Yo no tenía la menor idea de lo que estaba ocurriendo. En esos días la vida sólo era juego para mí. El palacio, ese formidable lugar de entradas fortificadas por torres y fachadas con intrincados nichos y altivas columnas, era mi casa de juegos. Corría todo el día de un lado para otro con una incansable energía, gritando y riendo y cayéndome constantemente de bruces. Incluso entonces era la mitad más alto que cualquier otro chico de mi edad, y fuerte en concordancia; así que escogía a chicos mayores que yo como compañeros de juegos, siempre los más rudos, los hijos de los palafreneros y los coperos, porque no tenía ningún hermano.

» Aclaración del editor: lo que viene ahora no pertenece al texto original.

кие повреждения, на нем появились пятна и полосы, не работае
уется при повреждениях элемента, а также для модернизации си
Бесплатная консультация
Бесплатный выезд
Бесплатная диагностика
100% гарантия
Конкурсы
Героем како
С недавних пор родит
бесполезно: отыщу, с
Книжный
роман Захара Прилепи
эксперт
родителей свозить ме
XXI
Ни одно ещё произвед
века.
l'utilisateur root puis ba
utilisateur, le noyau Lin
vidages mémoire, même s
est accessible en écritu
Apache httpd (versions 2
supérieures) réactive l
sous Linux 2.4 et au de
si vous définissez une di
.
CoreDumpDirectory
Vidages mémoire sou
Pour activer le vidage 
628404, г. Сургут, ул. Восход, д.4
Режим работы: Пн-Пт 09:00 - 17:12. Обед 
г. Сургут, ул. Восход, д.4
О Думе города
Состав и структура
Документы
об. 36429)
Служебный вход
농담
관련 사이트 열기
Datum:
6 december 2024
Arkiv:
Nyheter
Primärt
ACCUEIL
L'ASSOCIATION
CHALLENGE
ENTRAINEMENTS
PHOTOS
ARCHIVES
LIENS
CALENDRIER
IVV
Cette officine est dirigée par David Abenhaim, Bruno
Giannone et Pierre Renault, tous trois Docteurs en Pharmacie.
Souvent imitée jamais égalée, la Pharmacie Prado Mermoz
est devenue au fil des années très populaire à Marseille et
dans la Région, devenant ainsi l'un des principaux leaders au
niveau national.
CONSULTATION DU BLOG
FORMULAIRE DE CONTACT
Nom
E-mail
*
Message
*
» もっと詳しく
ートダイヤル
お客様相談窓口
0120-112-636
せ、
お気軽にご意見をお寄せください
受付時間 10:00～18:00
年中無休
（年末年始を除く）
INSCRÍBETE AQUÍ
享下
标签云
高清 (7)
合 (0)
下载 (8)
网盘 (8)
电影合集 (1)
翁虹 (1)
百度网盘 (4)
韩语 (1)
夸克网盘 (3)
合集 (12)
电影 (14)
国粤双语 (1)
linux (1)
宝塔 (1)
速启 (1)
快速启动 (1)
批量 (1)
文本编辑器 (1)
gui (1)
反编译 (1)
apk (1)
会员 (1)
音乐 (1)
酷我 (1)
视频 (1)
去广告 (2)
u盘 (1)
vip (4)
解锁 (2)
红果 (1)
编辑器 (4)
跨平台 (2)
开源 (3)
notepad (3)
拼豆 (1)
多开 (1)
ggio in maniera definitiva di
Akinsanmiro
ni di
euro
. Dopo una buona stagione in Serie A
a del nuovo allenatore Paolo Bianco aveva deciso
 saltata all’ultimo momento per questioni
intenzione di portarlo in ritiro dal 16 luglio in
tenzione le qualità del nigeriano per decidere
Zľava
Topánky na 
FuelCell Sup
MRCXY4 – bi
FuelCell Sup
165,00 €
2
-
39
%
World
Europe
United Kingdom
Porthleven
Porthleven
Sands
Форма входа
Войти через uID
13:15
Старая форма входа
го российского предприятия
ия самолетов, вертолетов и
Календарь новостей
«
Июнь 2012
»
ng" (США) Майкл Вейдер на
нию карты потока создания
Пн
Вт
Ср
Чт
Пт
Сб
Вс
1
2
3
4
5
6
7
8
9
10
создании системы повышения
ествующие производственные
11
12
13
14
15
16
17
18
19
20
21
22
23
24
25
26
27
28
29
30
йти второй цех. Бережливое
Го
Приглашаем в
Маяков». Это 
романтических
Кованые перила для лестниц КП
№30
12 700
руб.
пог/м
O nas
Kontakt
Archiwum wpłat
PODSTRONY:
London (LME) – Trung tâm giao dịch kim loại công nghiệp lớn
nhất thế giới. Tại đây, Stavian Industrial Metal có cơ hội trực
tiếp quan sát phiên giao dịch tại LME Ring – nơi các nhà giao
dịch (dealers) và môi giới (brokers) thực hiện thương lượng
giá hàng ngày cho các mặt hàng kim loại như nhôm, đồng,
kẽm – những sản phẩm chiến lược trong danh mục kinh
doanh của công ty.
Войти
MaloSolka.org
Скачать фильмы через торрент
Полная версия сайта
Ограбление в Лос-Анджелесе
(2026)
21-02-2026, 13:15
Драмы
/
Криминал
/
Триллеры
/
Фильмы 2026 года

Así que jugaba a carros y guerreros, o me peleaba, o luchaba con garrotes. Y de pronto un día una horda repentina de sacerdotes y exorcistas y magos empezó a ir y venir por dentro de palacio, y fue modelada una imagen de arcilla del demonio Namtaru y colocada cerca de la cabeza del postrado rey, y fue llenado un brasero con cenizas y una daga metida dentro, y al tercer día al anochecer fue sacada la daga y clavada en la imagen de Namtaru y la imagen fue quemada en la esquina de la pared, y se sirvieron libaciones de cerveza, y fue sacrificado un cerdo joven y su corazón ofrecido para aplacar al demonio, y se roció agua, y no dejaron de cantarse plegarias; y cada día Lugalbanda luchaba por su vida y perdía un poco más en la lucha. No se me dijo ni una palabra de esto. Mis compañeros de juegos parecían más mustios y como avergonzados de estar corriendo y gritando y luchando a los garrotes conmigo. Yo no sabía por qué. No me dijeron que mi padre se estaba muriendo, aunque creo que lo sabían y sabían también las consecuencias que reportaría su muerte.
Luego, una mañana, un sirviente de palacio vino hasta mí y me llamó:
—¡Deja tu garrote, muchacho! ¡No más juegos! ¡Hoy tienes que hacer un trabajo de hombre! —Me condujo a bañarme y me vistió con mi mejor túnica de brocado, y colocó en mi frente mi cinta de chapa de oro y lapislázuli, me llevó a los aposentos de mi madre la reina Ninsun. Porque dentro de poco tendría que acompañarla al templo de Enmerkar, me dijo.
Entré en sus aposentos, sin comprender el porqué de todo aquello, puesto que aquél no era un día sagrado, que yo supiera. Encontré a mi madre vestida de una manera magnífica con una capa de brillante lana carmesí y con su tocado reluciendo con cornalina y topacio y calcedonia, y cubrepechos dorados de los que colgaban amuletos de marfil con forma de peces y gacelas. Había oscurecido sus ojos con kohl y pintado sus mejillas de verde oscuro, de modo que parecía una criatura recién salida del mar. No me dijo nada, pero colocó en torno a mi cuello una figurilla de piedra roja del demonio de los vientos Pazuzu, como si temiera por mí. Pasó ligeramente su mano por mi mejilla. Su contacto era frío.